**Exercise aim**
Print the entries below again exactly as they stand, but skip any picture.

**Source data**
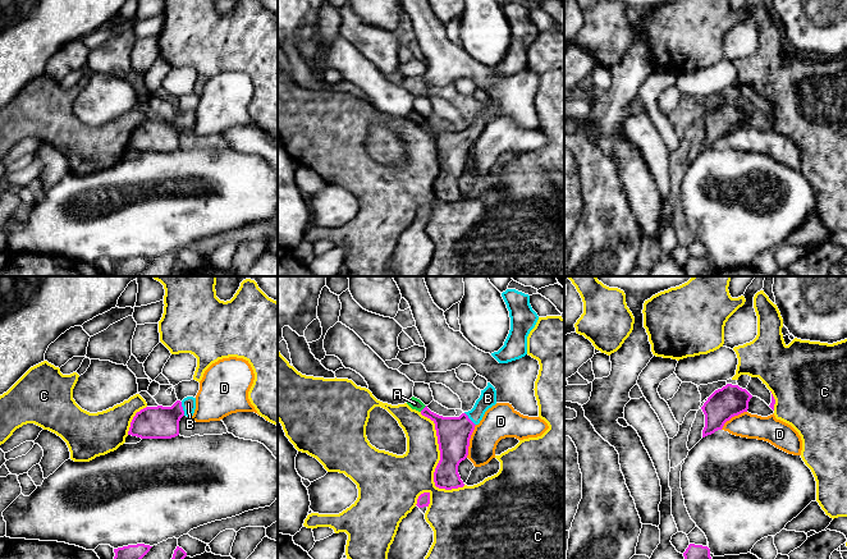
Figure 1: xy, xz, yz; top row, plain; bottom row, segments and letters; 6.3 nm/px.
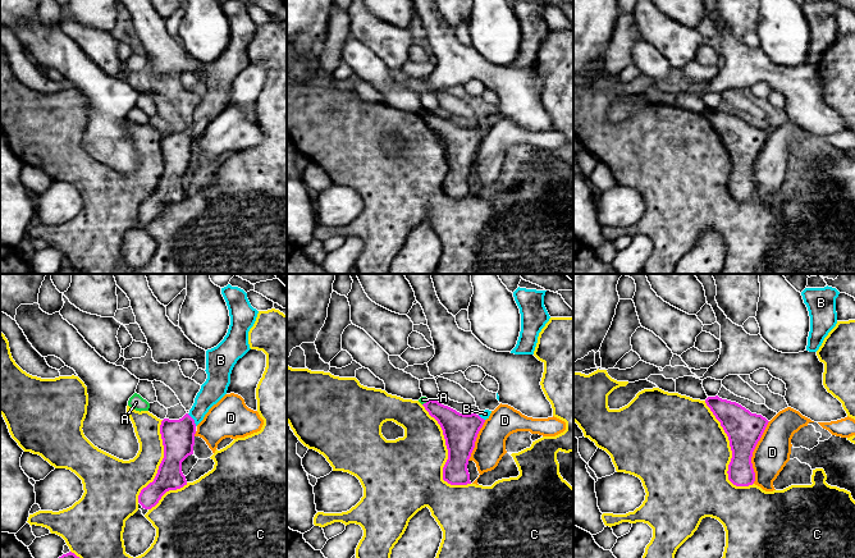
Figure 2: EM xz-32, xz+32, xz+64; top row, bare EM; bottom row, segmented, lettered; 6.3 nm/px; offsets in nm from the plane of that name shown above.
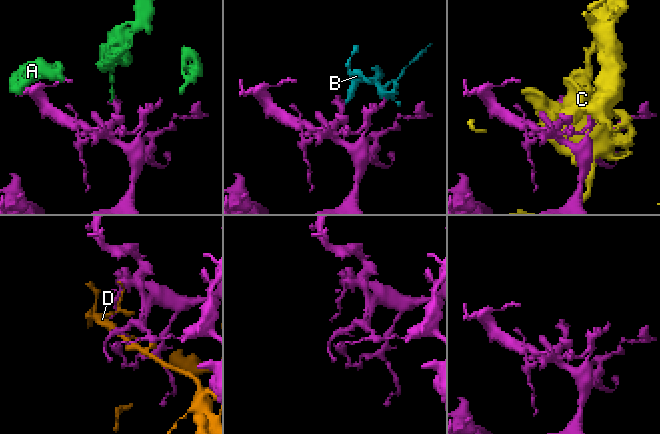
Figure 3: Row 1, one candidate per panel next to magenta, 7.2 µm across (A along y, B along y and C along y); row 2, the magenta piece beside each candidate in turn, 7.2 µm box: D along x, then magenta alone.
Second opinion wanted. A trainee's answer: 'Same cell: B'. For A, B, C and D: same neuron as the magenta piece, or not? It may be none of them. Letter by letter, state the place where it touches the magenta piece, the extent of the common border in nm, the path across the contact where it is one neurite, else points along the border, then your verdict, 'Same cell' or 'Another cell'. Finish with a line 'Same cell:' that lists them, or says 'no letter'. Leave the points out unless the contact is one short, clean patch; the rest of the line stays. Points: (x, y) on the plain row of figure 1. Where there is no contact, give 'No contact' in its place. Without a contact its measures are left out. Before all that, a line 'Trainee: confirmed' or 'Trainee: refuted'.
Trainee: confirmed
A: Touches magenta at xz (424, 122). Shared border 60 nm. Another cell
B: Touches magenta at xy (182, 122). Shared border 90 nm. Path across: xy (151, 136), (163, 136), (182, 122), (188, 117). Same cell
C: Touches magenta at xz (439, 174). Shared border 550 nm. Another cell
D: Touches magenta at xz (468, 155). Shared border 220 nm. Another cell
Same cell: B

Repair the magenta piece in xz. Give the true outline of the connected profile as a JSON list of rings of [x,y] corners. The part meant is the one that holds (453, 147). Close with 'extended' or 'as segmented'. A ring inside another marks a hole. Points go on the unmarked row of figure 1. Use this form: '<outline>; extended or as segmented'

**Written solution**
Figure 1: xy, xz, yz; top row, plain; bottom row, segments and letters; 6.3 nm/px.
Figure 2: EM xz-32, xz+32, xz+64; top row, bare EM; bottom row, segmented, lettered; 6.3 nm/px; offsets in nm from the plane of that name shown above.
Figure 3: Row 1, one candidate per panel next to magenta, 7.2 µm across (A along y, B along y and C along y); row 2, the magenta piece beside each candidate in turn, 7.2 µm box: D along x, then magenta alone.
Second opinion wanted. A trainee's answer: 'Same cell: B'. For A, B, C and D: same neuron as the magenta piece, or not? It may be none of them. Letter by letter, state the place where it touches the magenta piece, the extent of the common border in nm, the path across the contact where it is one neurite, else points along the border, then your verdict, 'Same cell' or 'Another cell'. Finish with a line 'Same cell:' that lists them, or says 'no letter'. Leave the points out unless the contact is one short, clean patch; the rest of the line stays. Points: (x, y) on the plain row of figure 1. Where there is no contact, give 'No contact' in its place. Without a contact its measures are left out. Before all that, a line 'Trainee: confirmed' or 'Trainee: refuted'.
Trainee: confirmed
A: Touches magenta at xz (424, 122). Shared border 60 nm. Another cell
B: Touches magenta at xy (182, 122). Shared border 90 nm. Path across: xy (151, 136), (163, 136), (182, 122), (188, 117). Same cell
C: Touches magenta at xz (439, 174). Shared border 550 nm. Another cell
D: Touches magenta at xz (468, 155). Shared border 220 nm. Another cell
Same cell: B

Repair the magenta piece in xz. Give the true outline of the connected profile as a JSON list of rings of [x,y] corners. The part meant is the one that holds (453, 147). Close with 'extended' or 'as segmented'. A ring inside another marks a hole. Points go on the unmarked row of figure 1. Use this form: '<outline>; extended or as segmented'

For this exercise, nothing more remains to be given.